I would probably describe One Hundred Years of Solitude as a perverse portrait of human life. That doesnt mean its any less true than the so-called human life we experience on a daily basis.
The novel details the life of the Buendia family in the presumably Latin American town of Macondo. By the time the novel is done, one gets the eerie feeling that Macondo was probably a watershed in the emergence of society and culture if only because it proves the pointlessness of them all. Marquez infuses a strong sense of fantasy into the daily life of the inhabitants. There are Arab traders, Italian pianola instructors and a wandering tribe of indians who thrill the residents with wonderful inventions most of which we accept as commonplace today. It also helps that the story isnt exactly moored in any paritcular era. We can all identify it with to a point and the rest we attribute to time.
Over time, the Buendia family grows, flourishes and is doomed and a succession of descendants move across its pages.
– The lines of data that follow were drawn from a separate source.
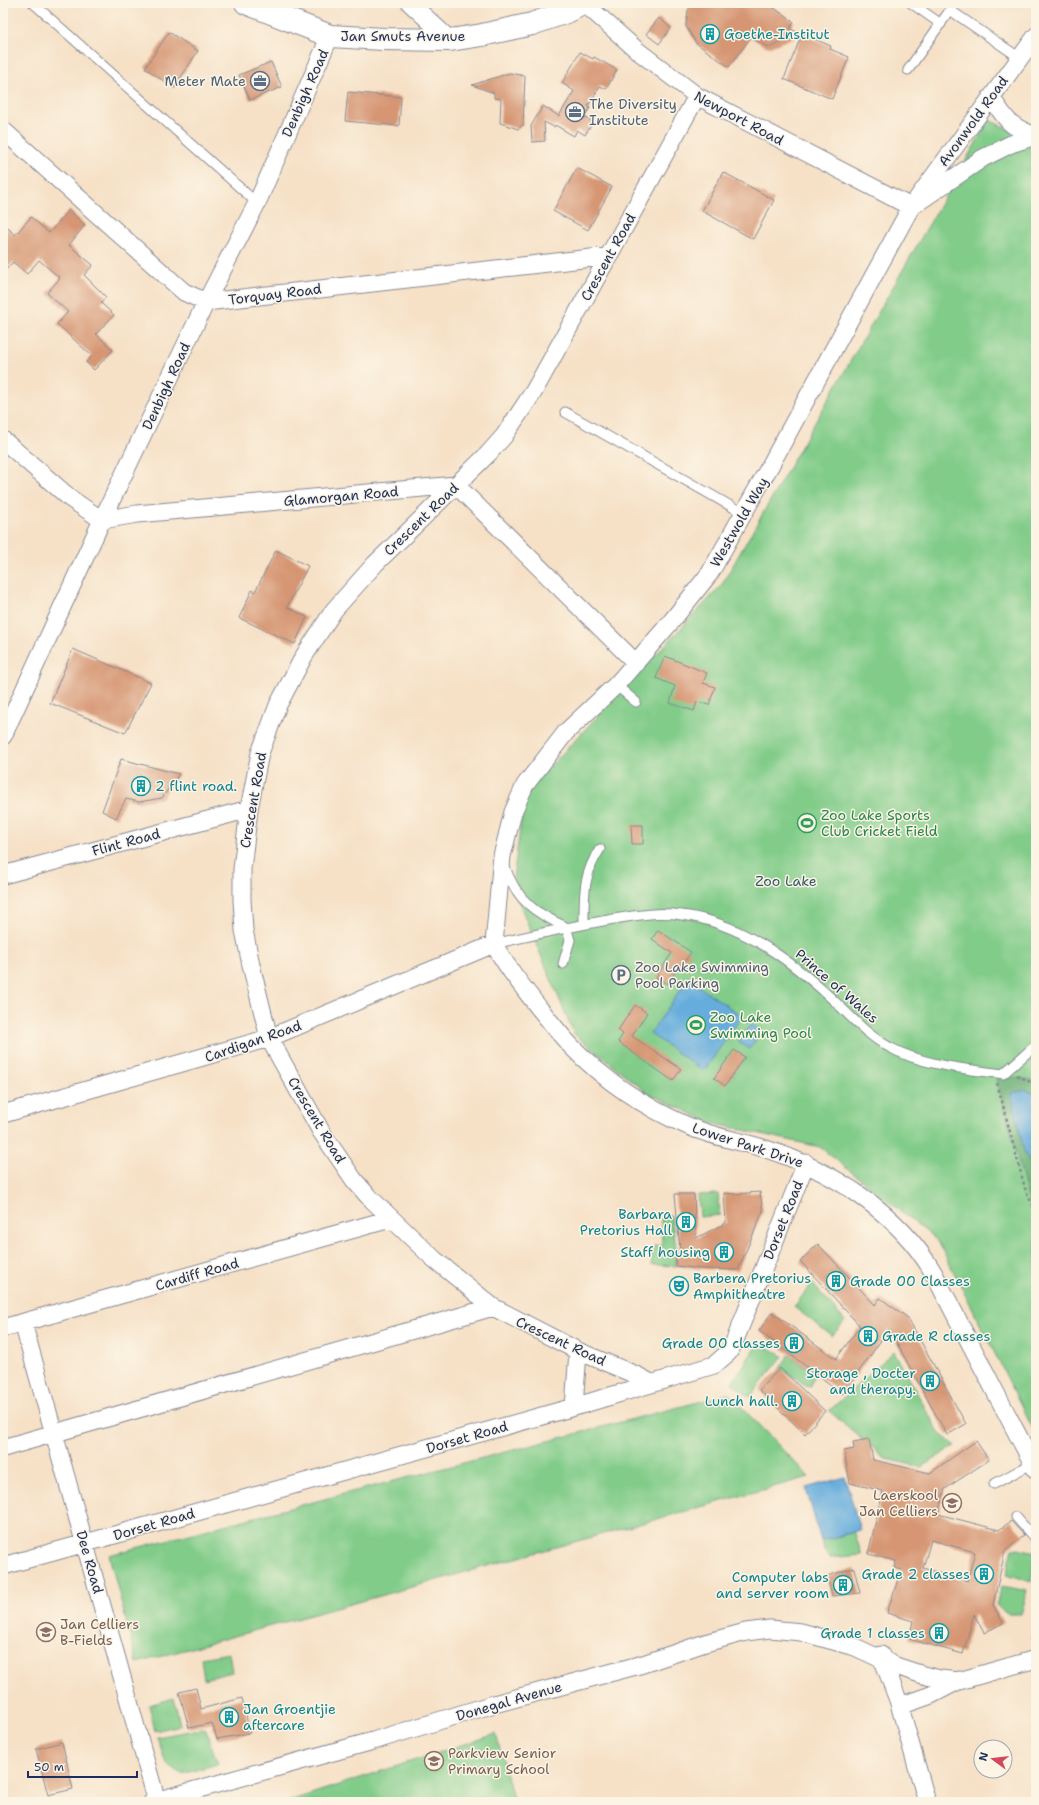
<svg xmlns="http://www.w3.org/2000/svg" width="1039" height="1805" font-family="'Shantell Sans',sans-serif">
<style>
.green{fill:#81cc89;stroke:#4e7e74}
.forest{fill:#68b075;stroke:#42706a}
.water{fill:#66addd;stroke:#406e9e}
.building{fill:#d69673;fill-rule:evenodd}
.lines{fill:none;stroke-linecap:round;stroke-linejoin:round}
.lane-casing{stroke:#888892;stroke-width:11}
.street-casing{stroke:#888892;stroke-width:19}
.secondary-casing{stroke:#888892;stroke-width:24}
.path{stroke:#888892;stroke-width:2.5;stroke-dasharray:3 3;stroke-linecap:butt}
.lane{stroke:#fff;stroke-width:9}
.street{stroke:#fff;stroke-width:17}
.secondary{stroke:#fff;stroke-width:22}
.labels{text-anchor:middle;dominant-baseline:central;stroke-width:3;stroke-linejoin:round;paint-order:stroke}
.culture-label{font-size:14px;fill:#0d838f;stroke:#fcf5e5;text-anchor:end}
.street-label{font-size:14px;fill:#1b2f5e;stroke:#fcf5e5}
.service-label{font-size:14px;fill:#4e5e75;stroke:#fcf5e5;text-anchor:start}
.leisure-label{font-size:14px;fill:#27864d;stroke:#fcf5e5;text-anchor:start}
.park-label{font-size:14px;fill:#345669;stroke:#fcf5e5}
.education-label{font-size:14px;fill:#785e54;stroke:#fcf5e5;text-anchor:start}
</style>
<rect width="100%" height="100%" fill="#fcf5e5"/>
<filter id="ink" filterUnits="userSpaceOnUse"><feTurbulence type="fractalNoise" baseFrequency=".025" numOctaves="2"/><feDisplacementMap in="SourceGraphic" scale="8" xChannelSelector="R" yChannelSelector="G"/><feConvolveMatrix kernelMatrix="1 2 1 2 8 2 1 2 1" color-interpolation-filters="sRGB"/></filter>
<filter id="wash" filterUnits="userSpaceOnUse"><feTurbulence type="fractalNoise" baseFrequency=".012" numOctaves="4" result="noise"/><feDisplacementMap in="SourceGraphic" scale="16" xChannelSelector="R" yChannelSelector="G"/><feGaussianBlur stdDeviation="0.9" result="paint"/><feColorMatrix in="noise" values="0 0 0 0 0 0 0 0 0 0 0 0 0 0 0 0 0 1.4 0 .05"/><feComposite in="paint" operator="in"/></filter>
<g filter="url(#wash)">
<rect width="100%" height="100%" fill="#f6e1c7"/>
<!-- green -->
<path class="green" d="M989,120L1036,142V1435L938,1241L820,1147L711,1123L646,1092L574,1034L512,886L525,793L721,586Z
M718,1194L720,1215L700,1217L698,1195Z
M661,1216H671L676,1247V1266L651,1265L654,1246H662Z
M812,1283L845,1321L832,1336L794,1307Z
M759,1342L783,1356L750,1397L732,1383Z
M894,1351L939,1433L955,1446L921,1467L886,1459L829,1411Z
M789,1355L816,1374L809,1387L780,1368Z
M729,1394L809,1477L137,1663L109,1555Z
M854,1532L862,1555L829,1558L821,1541Z
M1013,1548L1036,1553L1031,1582L1006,1574Z
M1002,1586L1028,1591L1021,1614H1007L996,1605Z
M229,1653L232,1672L204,1679L201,1658Z
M174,1698L180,1725L155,1731L149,1705Z
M205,1728L218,1764L182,1774C158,1761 166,1758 157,1737Z
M496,1734L514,1802H286Z"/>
<!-- forest -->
<path class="forest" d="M996,1075L1036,1081V1094L1026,1090L1025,1154L1036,1170V1215L1028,1197Z"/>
<!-- water -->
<path class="water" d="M688,979L742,1016L704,1071L650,1034Z
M751,1024L762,1031L749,1049L738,1042Z
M1026,1090L1036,1094V1170L1025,1154L1011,1093Z
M845,1477L860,1530L821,1541L806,1488Z"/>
<g id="blocks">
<!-- building -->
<path class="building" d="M692,3H767L794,22L790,29L802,34L770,47L763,45L751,37L729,67L696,43L686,26L688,11Z
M659,18L671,28L659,44L646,34Z
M169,32L198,51L174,88L145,68Z
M802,34L831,46L830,49L849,57L832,99L784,79Z
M580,52L593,59L594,57L617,70L606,89L600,86L588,106L590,108L584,117L593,122L585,135L577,130L574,136L555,125L554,127L544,122L545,141L532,142L531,126L543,106L559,116L574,91L562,83Z
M271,62L282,87L250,100L239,75Z
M510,73L525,76L523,125L518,129L500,123L501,99L494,98V93L472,85Z
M348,92L401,97L399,126L345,121Z
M577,168L612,187L588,230L553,211Z
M723,172L774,200L753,239L702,211Z
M69,210L85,225L69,245L93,265L84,275L106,297L101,303L114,315L96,334L113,350L94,370L86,362L92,356L57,324L68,312L47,293L60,278L39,260L27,274L13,262L3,273V235L8,228L15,235L31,217L49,233Z
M276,550L308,566L287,607L307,617L295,644L239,618L252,590L255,592Z
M73,649L151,683L125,733L50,703Z
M665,656L707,673L703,683L715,687L709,705L697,702L694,711L670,703L675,686L656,678Z
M121,759L179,774L162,798L139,802L126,799L116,818L102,811Z
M631,825H643V844H632Z
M658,930L691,952L685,961H683L667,984L656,977L672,953L652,939Z
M635,1005L647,1013L632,1036L681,1069L673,1081L618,1042L623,1034L618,1030Z
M734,1050L745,1057L725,1086L714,1078Z
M760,1192L763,1211L738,1270L703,1269L676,1266L675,1251L680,1250L675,1194H694L696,1238L726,1223L724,1193L735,1194Z
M818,1244L875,1305L880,1298L908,1318L966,1424L947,1435L889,1329L843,1394L759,1331L772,1312L836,1359L860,1326L800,1261Z
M780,1368L825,1411L805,1434L759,1390Z
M869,1439L873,1460L930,1473L976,1441L989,1460L945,1489L938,1514L999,1530L1011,1521L1024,1535L1005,1551L993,1605L1003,1623L984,1633L974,1614L963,1654L909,1639L913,1621L887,1613L901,1570L894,1568L896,1561L868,1554L883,1491L850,1483L844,1451L854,1449L853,1442ZM931,1540L975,1552L967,1581L923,1568Z
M854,1568L860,1593L832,1596L827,1576Z
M196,1688L201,1709L242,1698L250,1733L217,1739L212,1723L189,1728L179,1692Z
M62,1742L73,1789L48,1795L36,1749Z"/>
</g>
</g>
<g filter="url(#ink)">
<use href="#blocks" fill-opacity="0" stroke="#888892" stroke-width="1"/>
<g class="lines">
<defs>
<path id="lane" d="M33,3L257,203
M911,3L941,24
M955,3L950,10L1020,58
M908,70L950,10
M565,412L743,513
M616,685L636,702
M505,867C517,901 535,913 566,927L570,940L563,964
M584,924C584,895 583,874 600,849
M494,944C541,933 586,923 633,916C649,914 665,912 682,915C738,922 788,958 830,997C849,1014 866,1035 889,1047C921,1065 967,1069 1003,1074L1036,1045
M994,1484L1033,1463
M1016,1517L1036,1540
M1035,1640L1036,1642"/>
<path id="street" d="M410,3L450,40
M584,3L638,51L697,96L911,207L1036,36
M991,97C1006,120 1009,126 1035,136
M3,130L184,292L206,302L609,256
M3,440L71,499L102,520L137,514L456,485L636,663
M3,736L102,520L206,302L257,203L330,36
M3,875L249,809
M494,944L502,856L513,812L525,785L566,732L616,685L670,623L710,573L770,466L911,207L983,158L1011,144L1036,136
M494,944C506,967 523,987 539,1008C550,1021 560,1035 572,1047C606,1082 644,1107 688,1126C713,1137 741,1141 766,1149C831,1170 898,1212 933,1272L1036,1470
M3,1114L269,1038L494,944
M23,1323L157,1802
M3,1328L390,1219
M651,1383L636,1375L578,1351L493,1307L434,1259L368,1196L354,1180L322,1133L269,1038L251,965L244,930L242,900V869L249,809L260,753L278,705L304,656L334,610L375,564L488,454L504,436L534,391L697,96
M574,1407L578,1351
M3,1448L493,1307
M3,1566L574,1407L714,1365L728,1353L733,1345L806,1163
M881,1655L898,1700L927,1802
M900,1706L931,1695L960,1680
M152,1802L373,1741L494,1704L643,1664L705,1643L746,1632L770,1629L801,1632L855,1647L896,1666L923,1675L940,1679L959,1681L1036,1659"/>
<path id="secondary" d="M246,3L330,36L384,39L450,40L482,35L532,24L569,11L584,3"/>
</defs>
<!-- lane casing -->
<use href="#lane" class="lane-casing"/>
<!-- street casing -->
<use href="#street" class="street-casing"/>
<!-- secondary casing -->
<use href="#secondary" class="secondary-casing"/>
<!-- path -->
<path class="path" d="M1017,1075L1036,1085
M997,1083L1026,1192L1036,1211"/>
<!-- lane -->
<use href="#lane" class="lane"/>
<!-- street -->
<use href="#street" class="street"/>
<!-- secondary -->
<use href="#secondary" class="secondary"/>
</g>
</g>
<!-- icons -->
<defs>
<symbol id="building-ring" viewBox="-11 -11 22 22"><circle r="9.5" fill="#fcf5e5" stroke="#0f9aa8" stroke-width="1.5"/><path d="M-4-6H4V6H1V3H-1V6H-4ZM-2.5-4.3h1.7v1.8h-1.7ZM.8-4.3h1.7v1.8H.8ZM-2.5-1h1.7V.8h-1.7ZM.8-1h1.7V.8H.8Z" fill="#0f9aa8"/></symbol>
<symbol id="office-ring" viewBox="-11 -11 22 22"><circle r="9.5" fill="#fcf5e5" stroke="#5c6f8a" stroke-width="1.5"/><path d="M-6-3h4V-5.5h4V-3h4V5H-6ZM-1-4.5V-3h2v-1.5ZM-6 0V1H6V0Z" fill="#5c6f8a"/></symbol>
<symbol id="stadium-ring" viewBox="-11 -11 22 22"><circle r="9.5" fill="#fcf5e5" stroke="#2e9e5b" stroke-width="1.5"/><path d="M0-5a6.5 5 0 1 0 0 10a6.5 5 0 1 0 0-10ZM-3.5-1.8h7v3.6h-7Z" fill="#2e9e5b"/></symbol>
<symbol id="parking-ring" viewBox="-11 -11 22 22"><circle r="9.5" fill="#fcf5e5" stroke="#5c6f8a" stroke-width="1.5"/><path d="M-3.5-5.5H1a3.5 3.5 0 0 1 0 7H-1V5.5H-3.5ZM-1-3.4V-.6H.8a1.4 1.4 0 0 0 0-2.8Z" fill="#5c6f8a"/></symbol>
<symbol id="theatre-ring" viewBox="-11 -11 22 22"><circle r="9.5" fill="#fcf5e5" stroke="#0f9aa8" stroke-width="1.5"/><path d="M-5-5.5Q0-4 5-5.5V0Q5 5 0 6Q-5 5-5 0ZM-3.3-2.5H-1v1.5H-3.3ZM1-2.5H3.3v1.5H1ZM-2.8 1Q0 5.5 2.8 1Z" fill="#0f9aa8"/></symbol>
<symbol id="school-ring" viewBox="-11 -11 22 22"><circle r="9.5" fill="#fcf5e5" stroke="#8d6e63" stroke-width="1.5"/><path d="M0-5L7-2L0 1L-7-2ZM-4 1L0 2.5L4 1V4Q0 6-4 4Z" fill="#8d6e63"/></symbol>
</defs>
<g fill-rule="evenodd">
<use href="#building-ring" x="699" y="23" width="22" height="22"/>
<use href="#office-ring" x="249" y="70" width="22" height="22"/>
<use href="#office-ring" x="564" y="101" width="22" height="22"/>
<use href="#building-ring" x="130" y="775" width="22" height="22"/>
<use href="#stadium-ring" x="796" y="812" width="22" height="22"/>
<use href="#parking-ring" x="610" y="964" width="22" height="22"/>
<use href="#stadium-ring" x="685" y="1014" width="22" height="22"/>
<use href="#building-ring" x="675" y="1211" width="22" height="22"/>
<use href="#building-ring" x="713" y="1241" width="22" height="22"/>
<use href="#building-ring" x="825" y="1270" width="22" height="22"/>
<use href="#theatre-ring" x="668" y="1275" width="22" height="22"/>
<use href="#building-ring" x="857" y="1325" width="22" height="22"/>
<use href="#building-ring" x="783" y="1332" width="22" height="22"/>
<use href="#building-ring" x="919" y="1370" width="22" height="22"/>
<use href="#building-ring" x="781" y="1390" width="22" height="22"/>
<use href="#school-ring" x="941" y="1492" width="22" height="22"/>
<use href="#building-ring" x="973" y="1563" width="22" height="22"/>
<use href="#building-ring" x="832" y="1574" width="22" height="22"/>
<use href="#school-ring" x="35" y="1621" width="22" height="22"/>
<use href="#building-ring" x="928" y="1622" width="22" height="22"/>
<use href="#building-ring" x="218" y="1706" width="22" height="22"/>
<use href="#school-ring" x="423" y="1750" width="22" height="22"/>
</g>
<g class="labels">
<!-- culture labels -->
<g class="culture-label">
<text x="724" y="34" text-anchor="start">Goethe-Institut</text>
<text x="155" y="786" text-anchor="start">2 flint road.</text>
<text x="672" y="1214">Barbara<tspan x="672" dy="16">Pretorius Hall</tspan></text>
<text x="710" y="1252">Staff housing</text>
<text x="693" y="1278" text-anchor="start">Barbera Pretorius<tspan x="693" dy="16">Amphitheatre</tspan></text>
<text x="850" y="1281" text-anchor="start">Grade 00 Classes</text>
<text x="882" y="1336" text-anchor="start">Grade R classes</text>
<text x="780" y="1343">Grade 00 classes</text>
<text x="916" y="1373">Storage , Docter<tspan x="916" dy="16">and therapy.</tspan></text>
<text x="778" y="1401">Lunch hall.</text>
<text x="970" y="1574">Grade 2 classes</text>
<text x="829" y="1577">Computer labs<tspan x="829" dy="16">and server room</tspan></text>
<text x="925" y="1633">Grade 1 classes</text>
<text x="243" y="1709" text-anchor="start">Jan Groentjie<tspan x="243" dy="16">aftercare</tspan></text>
</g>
<!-- street labels -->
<g class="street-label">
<text x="403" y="36">Jan Smuts Avenue</text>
<text transform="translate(305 93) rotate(-66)">Denbigh Road</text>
<text transform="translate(739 118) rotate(28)">Newport Road</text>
<text transform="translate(973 121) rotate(-54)">Avonwold Road</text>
<text transform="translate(608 257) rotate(-61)">Crescent Road</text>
<text transform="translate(275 294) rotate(-7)">Torquay Road</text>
<text transform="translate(166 386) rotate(-65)">Denbigh Road</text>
<text transform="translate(341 496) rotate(-5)">Glamorgan Road</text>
<text transform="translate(421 519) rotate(-44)">Crescent Road</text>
<text transform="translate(739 522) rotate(-60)">Westwold Way</text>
<text transform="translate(253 800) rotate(-80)">Crescent Road</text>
<text transform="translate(126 842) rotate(-15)">Flint Road</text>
<text transform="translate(837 986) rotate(41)">Prince of Wales</text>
<text transform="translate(253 1041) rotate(-19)">Cardigan Road</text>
<text transform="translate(317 1120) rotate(59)">Crescent Road</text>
<text transform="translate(748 1145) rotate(18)">Lower Park Drive</text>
<text transform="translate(783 1220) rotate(-68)">Dorset Road</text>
<text transform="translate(197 1274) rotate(-16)">Cardiff Road</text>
<text transform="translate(561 1341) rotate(25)">Crescent Road</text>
<text transform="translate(467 1437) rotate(-16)">Dorset Road</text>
<text transform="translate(154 1524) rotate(-16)">Dorset Road</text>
<text transform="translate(90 1562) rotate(74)">Dee Road</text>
<text transform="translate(509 1701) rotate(-16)">Donegal Avenue</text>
</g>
<!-- service labels -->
<g class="service-label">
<text x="246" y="81" text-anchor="end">Meter Mate</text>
<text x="589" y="104">The Diversity<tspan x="589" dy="16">Institute</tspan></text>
<text x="635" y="967">Zoo Lake Swimming<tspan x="635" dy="16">Pool Parking</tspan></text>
</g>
<!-- leisure labels -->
<g class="leisure-label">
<text x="821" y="815">Zoo Lake Sports<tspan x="821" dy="16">Club Cricket Field</tspan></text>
<text x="710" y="1017">Zoo Lake<tspan x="710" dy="16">Swimming Pool</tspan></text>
</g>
<!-- park labels -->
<g class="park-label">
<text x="786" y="881">Zoo Lake</text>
</g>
<!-- education labels -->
<g class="education-label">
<text x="938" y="1495" text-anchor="end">Laerskool<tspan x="938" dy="16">Jan Celliers</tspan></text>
<text x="60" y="1624">Jan Celliers<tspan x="60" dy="16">B-Fields</tspan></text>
<text x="448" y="1753">Parkview Senior<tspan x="448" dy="16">Primary School</tspan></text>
</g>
</g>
<!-- margin -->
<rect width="1039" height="1805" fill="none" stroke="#fcf5e5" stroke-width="16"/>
<!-- north arrow -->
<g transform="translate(993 1759) rotate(285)"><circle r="19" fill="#fcf5e5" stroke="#a2a6af"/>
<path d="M0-3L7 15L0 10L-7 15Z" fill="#d1495b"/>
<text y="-6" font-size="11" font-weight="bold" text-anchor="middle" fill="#1b2f5e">N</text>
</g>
<!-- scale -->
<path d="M28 1771v6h109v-6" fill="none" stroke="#1b2f5e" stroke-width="2"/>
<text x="34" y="1771" font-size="12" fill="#1b2f5e" stroke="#fcf5e5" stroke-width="3" paint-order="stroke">50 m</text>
</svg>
The characters were too numerous for me to keep track of, so I gave up and instead concentrated on what was happening rather than who was who. I suppose given the cyclical way the pendulum of fate swings around them, it doesnt matter either. All human life is the same is a point the Marquez rubs in pretty hard. Love, passion, lust and hunger all play equal roles in the rise and the eventual downfall of the Buendia family. This is not a boring saga novel. The characters, generation after generation, come across as real albeit flawed people rather than caricatures or assorted repeats. I couldnt help but be amazed at Marquezs cheeky confident assertion that the same fate befalls us all. We are but a hairs breadth away from being subject to the same greed, madness and desperation were it not for the artifices of society and manners and all the other chains we impose or have imposed on us. The Buendia family is primitive in that sense but also a lot purer-directly responsible for their making or unmaking. There are also a few well placed digs at the notion of a government and employment as opposed to subsistence. Marquez is a very garrulous writer but one who draws you into the story and shows you around. There are some very lyrical passages that I simply loved for the far-reaching but true statements that Marquez makes about love, betrayal, desperation and angst. Though I read it in spurts over a month, when I finished, I was sorry it was over.